Oh, and by the way, don’t forget to tell me what your favorite holiday gift was. You can win some awesome Vosges chocolate. Check it out here.
One Year Ago: Peanut Butter (or Caramel) Candy Mini-Brownie Cups
Two Years Ago: Penne with Greek Style Vegetable Marinade
Hearty Beans and Rice
Dana Treat Original
Epazote is a delicious herb and can easily be found in the Penzey’s web site, but it is not necessary here. For the beans, you control their consistency. I like mine a little soupy but you can make yours drier by not adding as much water.
For the rice
2 tbsp. unsalted butter
1 medium red onion, diced
2 garlic cloves, minced
1 tsp. dried oregano
1 tsp. dried epazote (optional)
1½ tsp. ground cumin
1 7-ounce can diced chile peppers, drained
1 cup frozen corn
1 cup long grain rice
2 cups water
1 cup grated Cheddar cheese
¼ cup “lite” sour cream
¼ cup cilantro, chopped
For the beans
Vegetable or canola oil
1 red onion, diced
2 garlic cloves, minced
1 small red bell pepper, diced
2 tsp. cumin
2 cans black beans, drained
Serve with guacamole and salsa.
Prepare the rice
Preheat oven to 350ºF. Lightly oil an 8×8 glass or ceramic baking dish.
In a large saucepan, melt the butter over medium heat. Add the onion and a large pinch of salt, and sauté for 5 minutes, until soft but not brown. Add the garlic cloves, oregano, epazote, and cumin and cook for 3 minutes, stirring often. Add the chiles and corn, and rice and give it a good stir to coat the grains with the fat and the vegetables.
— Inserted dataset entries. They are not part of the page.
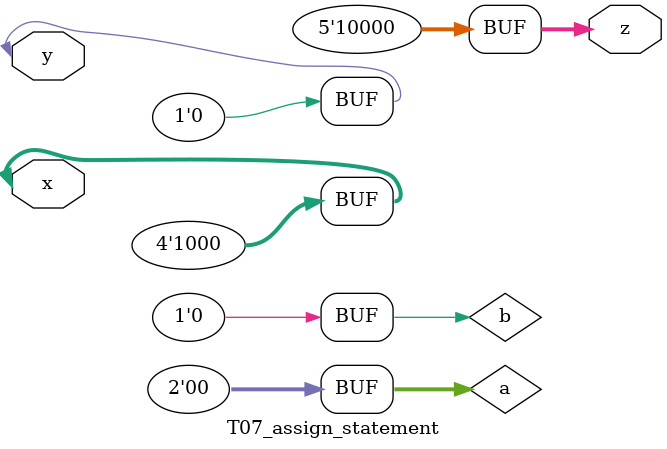
<source format=v>
module T07_assign_statement (
    // x is a 4-bit vector net
    input [3:0] x,
    // y is a scalar net (1-bit)
    input y,
    // z is a 5-bit vector net
    output [4:0] z);

    wire [1:0] a;
    wire b;

    // Assume one of the following assignments are chosen in real design
    // If x='hC and y='h1 let us see the value of z

    // Case #1: 4-bits of x and 1 bit of y is concatenated to get a 5-bit net
    // and is assigned to the 5-bit nets of z. So value of z='b11001 or z='h19 (25)
    assign z = {x, y};

    // Case #2: 4-bits of x and 1 bit of y is concatenated to get a 5-bit net
    // and is assigned to selected 3-bits of net z. Remaining 2 bits of z remains
    // undriven and will be high-imp. So value of z='bZ001Z
    assign z[3:1] = {x, y};

    // Case #3: The same statement is used but now bit4 of z is driven with a constant
    // value of 1. Now z = 'b1001Z because only bit0 remains undriven
    assign z[3:1] = {x, y};
    assign z[4] = 1;

    // Case #4: Assume bit3 is driven instead, but now there are two drivers for bit3,
    // and both are driving the same value of 0. So there should be no contention and
    // value of z = 'bZ001Z
    assign z[3:1] = {x, y};
    assign z[3] = 0;

    // Case #5: Assume bit3 is instead driven with value 1, so now there are two drivers
    // with different values, where the first line is driven with the value of X which
    // at the time is 0 and the second assignment where it is driven with value 1, so
    // now it becomes unknown which will win. So z='bZX01Z
    assign z[3:1] = {x, y};
    assign z[3] = 1;

    // Case #6: Partial selection of operands on RHS is also possible and say only 2-bits
    // are chosen from x, then z = 'b00001 because z[4:3] will be driven with 0
    assign z = {x[1:0], y};

    // Case #7: Say we explicitly assign only 3-bits of z and leave remaining unconnected
    // then z = 'bZZ001
    assign z[2:0] = {x[1:0], y};

    // Case #8: Same variable can be used multiple times as well and z = 'b00111
    // 3{y} is the same as {y, y, y}
    assign z = {3{y}};

    // Case #9: LHS can also be concatenated: a is 2-bit vector and b is scalar
    // RHS is evaluated to 11001 and LHS is 3-bit wide so first 3 bits from LSB of RHS
    // will be assigned to LHS. So a = 'b00 and b ='b1
    assign {a, b} = {x, y};

    // Case #10: If we reverse order on LHS keeping RHS same, we get a = 'b01 and b='b0
    assign{a, b} = {x, y};    
endmodule
</source>
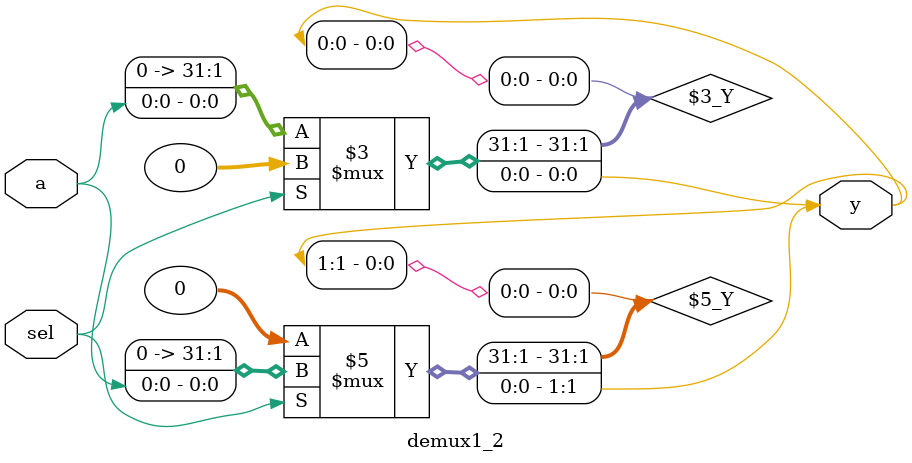
<source format=v>
module demux1_2(input a, input sel, output [1:0] y);
    assign y[0] = (~sel) ? a : 0;
    assign y[1] = sel ? a : 0;
endmodule


</source>
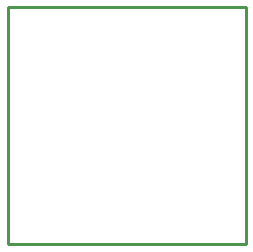
<source format=gbr>
G04 EAGLE Gerber RS-274X export*
G75*
%MOMM*%
%FSLAX34Y34*%
%LPD*%
%IN*%
%IPPOS*%
%AMOC8*
5,1,8,0,0,1.08239X$1,22.5*%
G01*
%ADD10C,0.254000*%


D10*
X1270Y0D02*
X203000Y0D01*
X203000Y201170D01*
X1270Y201170D01*
X1270Y0D01*
M02*

</source>
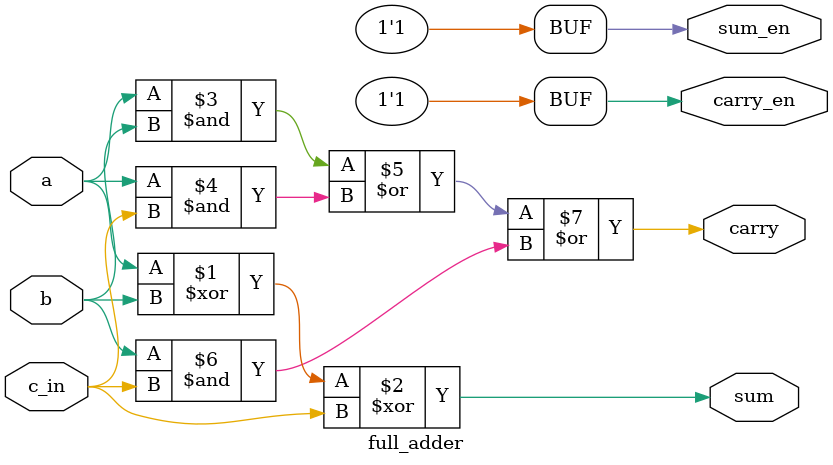
<source format=v>
(* top *) module full_adder(
  (* iopad_external_pin *) input  a,
  (* iopad_external_pin *) input  b,
  (* iopad_external_pin *) input  c_in,
  (* iopad_external_pin *) output sum,
  (* iopad_external_pin *) output sum_en,
  (* iopad_external_pin *) output carry,
  (* iopad_external_pin *) output carry_en
  );


  assign sum_en = 1'b1;
  assign carry_en = 1'b1;
  
  assign sum = a ^ b ^ c_in;
  assign carry = (a&b) | (a&c_in) | (b&c_in);
endmodule 
</source>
Pour in the water and bring to a boil. Turn the heat down to low, cover, and cook undisturbed for 20 minutes. Remove the cover, fluff the rice with a fork, then cover for another 5 minutes.
Remove the cover and carefully stir in the cheese, sour cream, and cilantro, trying not to mush the rice too much. Taste for salt, adding more if necessary. Scrape the rice mixture into the prepared pan, cover with foil, and bake on the middle rack of the oven for 20 minutes.
Prepare the beans
Heat a medium saucepan over medium heat. Drizzle in just enough oil to coat the bottom of the pan and then add the onions and red bell pepper plus a large pinch of salt. Sauté for 5 minutes, until soft but not brown, then add the garlic and the cumin. Cook for 3 minutes, stirring often. Add the beans and about ½ a cup of water and turn the heat to medium-low. Cook, stirring occasionally and adding more water as necessary, until the beans are hot and a bit soupy, about 20 minutes. Season to taste.